Monday, July 30, 2007

Euterpeos: They Might Be Giants' The Else

I am Euterpeos, friend and associate of Cinematographicus. We roomed together in college, where we would sit on our porch and look down our noses at unfortunate passers-by as we discussed Art in an ultra-modern context. I have been invited to compose the occasional music review for We might be windmills.

They Might Be Giants has been evading genre definitions since 1982, only barely snagging itself in the catch-all nets of indie and alternative rock. While their music can be considered both indie and alternative, those labels don’t really do justice to the diversity of John and John’s work.
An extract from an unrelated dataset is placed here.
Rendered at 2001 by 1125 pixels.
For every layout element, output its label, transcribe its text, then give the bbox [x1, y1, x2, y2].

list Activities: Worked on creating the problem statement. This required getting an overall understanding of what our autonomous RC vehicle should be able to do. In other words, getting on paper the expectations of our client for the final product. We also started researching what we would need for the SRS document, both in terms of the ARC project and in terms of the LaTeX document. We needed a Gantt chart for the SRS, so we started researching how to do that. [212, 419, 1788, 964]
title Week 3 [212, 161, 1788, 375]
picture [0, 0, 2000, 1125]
Analysis of 25 years of music reveals influences from 60s rock & roll, 80s electronic pop, 90s alternative, folk, jazz, blues, show tunes, punk, ska, et cetera. You can’t really pin a sound or a label on the music of They Might Be Giants. The same statement applies to their new album: The Else.

If I were going to try to call The Else something, I’d call it electropunk. The plurality of the tracks (“I’m Impressed,” “Take Out the Trash,” “Climbing the Walls,” “The Cap’m,” “The Shadow Government,” “Feign Amnesia”) seem to call on that genre as influence, though admittedly some are more electro and others more punk. Two of the tracks (“Careful What You Pack,” “Withered Hope”) have an eerie, Sufjan Stevens-esque sound. The rest (“Upside Down Frown,” “With the Dark,” “The Bee of the Bird of the Moth,” “Contrecoup,” “The Mesopotamians”) stubbornly refuse to be lumped in with any of the others.

Electropunk is a fairly new and different sound for TMBG. Adopting it for their latest album shows the band’s continuing ability to adapt itself and successfully innovate. The Sufjan Stevens influence demonstrates TMBG’s ability to stay current with musical trends while maintaining a style of their own.

The Else also succeeds in demonstrating TMBG’s other quality that has helped the band’s staying power: the ability to compose songs on subjects that nobody else would consider musical. “The Shadow Government” talks about a corrupt municipality; the lyrical voice yearns for an overthrow that will allow him to run his meth lab without local, invasive surveillance tracking him. “The Bee of the Bird of the Moth” describes the actions of the hummingbird moth, which acts “like a bird that thinks it’s a bee.” “Contrecoup” advocates the use of phrenology to examine a concussion. “With the Dark” was hard to understand at first, but after watching the music video of it on YouTube, I determined that the song is about a girl and her love for a giant squid, whom she abandoned to take over the world with her little friend that she spontaneously generated.

“The Mesopotamians,” in my opinion, deserves special mention. When I first saw this track listing, I assumed that it would be one of the band’s quasi-educational songs, in the same vein as “Why Does the Sun Shine?” or “James K. Polk.” The song, whose tune and composition recall something from The Turtles’ greatest hits, is actually about a band named The Mesopotamians. The members of the band are Sargon, Hammurabi, Ashurbanipal, and Gilgamesh. No one’s ever seen them, and no one’s ever heard of their band, but they drive around in an Econoline van and scratch their lyrics down in the clay in case someone one day gives a damn about them. Ingenious. And by ingenious, I mean who in the world would have thought to write such a song?

Overall, The Else is an enjoyable album. It’s exactly what you would expect from TMBG (quirky, original lyrics and music), augmented by the band’s continuing ability to reinvent their sound and adapt to modern musical tastes. And they do it all without selling out. Bravo John, John.

1 comment:

JKC said...

Oh, man, I need to buy this album. I have to say that "With the Dark" contains a my current favorite TMBG lyric: "I'm growing tired of all my nautical dreams, I'm growing tired of all my nautical themes."